**What to work on**
Write the records out again, precisely as they stand.

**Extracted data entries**
*****

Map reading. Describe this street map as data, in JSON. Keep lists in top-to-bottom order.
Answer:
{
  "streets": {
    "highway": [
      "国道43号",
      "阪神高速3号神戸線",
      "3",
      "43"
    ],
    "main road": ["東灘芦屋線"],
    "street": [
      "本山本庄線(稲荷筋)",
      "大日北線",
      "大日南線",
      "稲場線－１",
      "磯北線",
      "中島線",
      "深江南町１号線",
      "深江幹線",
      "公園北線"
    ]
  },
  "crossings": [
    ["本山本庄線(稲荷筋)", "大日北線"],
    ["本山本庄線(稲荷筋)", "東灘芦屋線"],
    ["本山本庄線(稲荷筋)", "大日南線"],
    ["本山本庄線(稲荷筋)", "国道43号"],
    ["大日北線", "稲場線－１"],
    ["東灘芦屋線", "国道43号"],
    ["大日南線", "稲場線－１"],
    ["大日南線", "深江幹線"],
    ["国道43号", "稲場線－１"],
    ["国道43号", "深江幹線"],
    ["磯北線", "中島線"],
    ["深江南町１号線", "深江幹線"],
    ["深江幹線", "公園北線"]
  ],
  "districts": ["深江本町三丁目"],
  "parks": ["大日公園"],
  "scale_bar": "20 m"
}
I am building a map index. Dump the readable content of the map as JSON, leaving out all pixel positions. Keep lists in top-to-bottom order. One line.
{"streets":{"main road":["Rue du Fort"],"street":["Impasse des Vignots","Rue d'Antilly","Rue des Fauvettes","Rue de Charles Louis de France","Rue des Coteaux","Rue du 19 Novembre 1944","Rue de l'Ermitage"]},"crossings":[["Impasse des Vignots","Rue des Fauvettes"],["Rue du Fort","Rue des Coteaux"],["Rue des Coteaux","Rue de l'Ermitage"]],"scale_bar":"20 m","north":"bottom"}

*****

**Finished task**
Map reading. Describe this street map as data, in JSON. Keep lists in top-to-bottom order.
Answer:
{
  "streets": {
    "highway": [
      "国道43号",
      "阪神高速3号神戸線",
      "3",
      "43"
    ],
    "main road": ["東灘芦屋線"],
    "street": [
      "本山本庄線(稲荷筋)",
      "大日北線",
      "大日南線",
      "稲場線－１",
      "磯北線",
      "中島線",
      "深江南町１号線",
      "深江幹線",
      "公園北線"
    ]
  },
  "crossings": [
    ["本山本庄線(稲荷筋)", "大日北線"],
    ["本山本庄線(稲荷筋)", "東灘芦屋線"],
    ["本山本庄線(稲荷筋)", "大日南線"],
    ["本山本庄線(稲荷筋)", "国道43号"],
    ["大日北線", "稲場線－１"],
    ["東灘芦屋線", "国道43号"],
    ["大日南線", "稲場線－１"],
    ["大日南線", "深江幹線"],
    ["国道43号", "稲場線－１"],
    ["国道43号", "深江幹線"],
    ["磯北線", "中島線"],
    ["深江南町１号線", "深江幹線"],
    ["深江幹線", "公園北線"]
  ],
  "districts": ["深江本町三丁目"],
  "parks": ["大日公園"],
  "scale_bar": "20 m"
}
I am building a map index. Dump the readable content of the map as JSON, leaving out all pixel positions. Keep lists in top-to-bottom order. One line.
{"streets":{"main road":["Rue du Fort"],"street":["Impasse des Vignots","Rue d'Antilly","Rue des Fauvettes","Rue de Charles Louis de France","Rue des Coteaux","Rue du 19 Novembre 1944","Rue de l'Ermitage"]},"crossings":[["Impasse des Vignots","Rue des Fauvettes"],["Rue du Fort","Rue des Coteaux"],["Rue des Coteaux","Rue de l'Ermitage"]],"scale_bar":"20 m","north":"bottom"}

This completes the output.